This past September, as Hurricane Florence bore down on the Atlantic coastline, researchers and forecasters were more prepared than ever before to deal with the daunting effects of the upcoming storm. While these destructive forces of nature will never be truly neutralized, cutting-edge observation systems have made predicting their effects, and making people safer, easier than ever. That’s not to say it’s a simple task.
While today’s satellites can predict typical weather conditions fairly accurately, patterns of hurricanes making their way over the ocean are a bit more complicated. Predicting a hurricane’s path is tricky, which is why scientists work hard to gather as much data as possible from each major storm to better predict the next one.
Over the past few decades, however, weather forecasters have been able to rely on the combination of satellite technology, advanced radar systems, and well-designed hurricane aircraft to bring about a clearer picture of hurricane and tropical storm behavior than ever thought possible. Today’s technologies allow researchers and forecasters to track a hurricane’s path and predict its size and force with a remarkably high degree of accuracy.
Up Close and Personal Data Collection
Accurately predicting the path and potential damage of a storm requires some truly up close and personal data collection that’d be far too dangerous for a human to conduct in person. To get the most valuable information available, researchers have a secret weapon about the size of a paper towel roll: the dropsonde. Dropsondes are designed by Vaisala, a company based out of Louisville, Colorado. These appropriately named devices are dropped out of high-altitude planes, directly into the hurricane to gather and send data about the storm to pilots and research labs.
Originally developed by the National Center for Atmospheric Research in Boulder, these tools, formally the Airborne Vertical Atmospheric Profiling System (AVAPS™) debuted in 1997 for operational weather forecasting and atmospheric research efforts.
Dubbed by the National Science Foundation ‘workhorses in hurricane forecasting’ dropsondes can withstand extreme hurricane conditions to provide accurate, useful data. Each dropsonde is relatively lightweight and loaded with sensors. They’re small and efficiently designed, capable of capturing data twice per second in the harshest conditions imaginable.
Released from airplanes straight into the storm, dropsondes fall to the ground quickly, making every second of data collection extremely precious. Developers attach a small parachute to each unit — slowing down the drop rate so the devices can accurately measure temperature, humidity, wind speeds, and other important data points. Back at the research center, scientists can extrapolate all the data to formulate detailed projections, adding to a body of knowledge that will one day predict hurricanes the way we can today forecast a sunny afternoon.

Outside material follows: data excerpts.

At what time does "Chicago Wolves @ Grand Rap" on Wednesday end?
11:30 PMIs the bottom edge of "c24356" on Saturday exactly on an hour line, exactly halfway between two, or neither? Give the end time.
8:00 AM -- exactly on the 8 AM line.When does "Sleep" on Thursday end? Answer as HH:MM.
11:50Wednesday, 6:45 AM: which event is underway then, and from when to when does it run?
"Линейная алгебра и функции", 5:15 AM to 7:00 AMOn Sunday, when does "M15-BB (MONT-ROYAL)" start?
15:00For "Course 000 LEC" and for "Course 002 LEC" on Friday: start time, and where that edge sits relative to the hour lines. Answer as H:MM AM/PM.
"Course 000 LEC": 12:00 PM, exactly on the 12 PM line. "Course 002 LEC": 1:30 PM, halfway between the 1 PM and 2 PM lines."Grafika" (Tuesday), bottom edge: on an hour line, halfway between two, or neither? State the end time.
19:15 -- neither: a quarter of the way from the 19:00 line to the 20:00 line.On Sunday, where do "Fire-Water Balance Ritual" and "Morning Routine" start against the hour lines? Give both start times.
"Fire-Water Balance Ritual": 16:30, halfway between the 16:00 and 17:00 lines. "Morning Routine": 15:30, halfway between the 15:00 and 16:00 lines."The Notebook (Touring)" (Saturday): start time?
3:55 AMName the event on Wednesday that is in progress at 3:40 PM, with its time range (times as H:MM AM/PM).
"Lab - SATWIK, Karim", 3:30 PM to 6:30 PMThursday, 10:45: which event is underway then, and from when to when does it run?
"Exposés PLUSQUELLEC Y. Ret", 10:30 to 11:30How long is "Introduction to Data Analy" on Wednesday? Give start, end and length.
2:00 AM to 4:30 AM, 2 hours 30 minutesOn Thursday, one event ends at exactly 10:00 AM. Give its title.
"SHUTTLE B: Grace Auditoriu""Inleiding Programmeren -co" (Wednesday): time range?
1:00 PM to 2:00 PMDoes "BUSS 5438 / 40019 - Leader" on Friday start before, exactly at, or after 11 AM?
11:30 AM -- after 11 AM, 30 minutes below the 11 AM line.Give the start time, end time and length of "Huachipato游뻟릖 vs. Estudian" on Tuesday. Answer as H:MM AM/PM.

Tracking the Hurricane in Real Time
During Hurricane Florence, research scientists at NOAA’s National Severe Storms Laboratory were even able to launch high-tech weather balloons into the middle of the hurricane to capture data. Sensors inside the balloon helped scientists monitor Hurricane Florence as it made its way to the shore and transitioned from a hurricane to a tropical depression. This type of technology helps data scientists analyze various conditions before, during, and after the hurricane, track the hurricane’s path, and make accurate estimates and assumptions when building models.
The National Hurricane Center has a formal process in place for forecasting all types of tropical cyclone activity in the Atlantic and Pacific around North America and are responsible for communicating their forecasts every six hours. They use everything from satellites, aircraft, ships, buoys, radar devices, and land-based tools to track hurricanes and predict their paths as accurately as possible. Once a hurricane looks like it will make landfall and is identified as a real threat, it’s closely monitored by the U.S. Air Force and NOAA hurricane craft.
While the storms themselves can’t be stopped, high-tech data collection and analysis can greatly reduce the risk presented by each new storm, and influence building and city planning practices to further protect residents from these incredibly powerful weather systems. This high-tech development, perfected over time, will one day make hurricanes like Florence a much less daunting event. That’s an evolution worth applauding.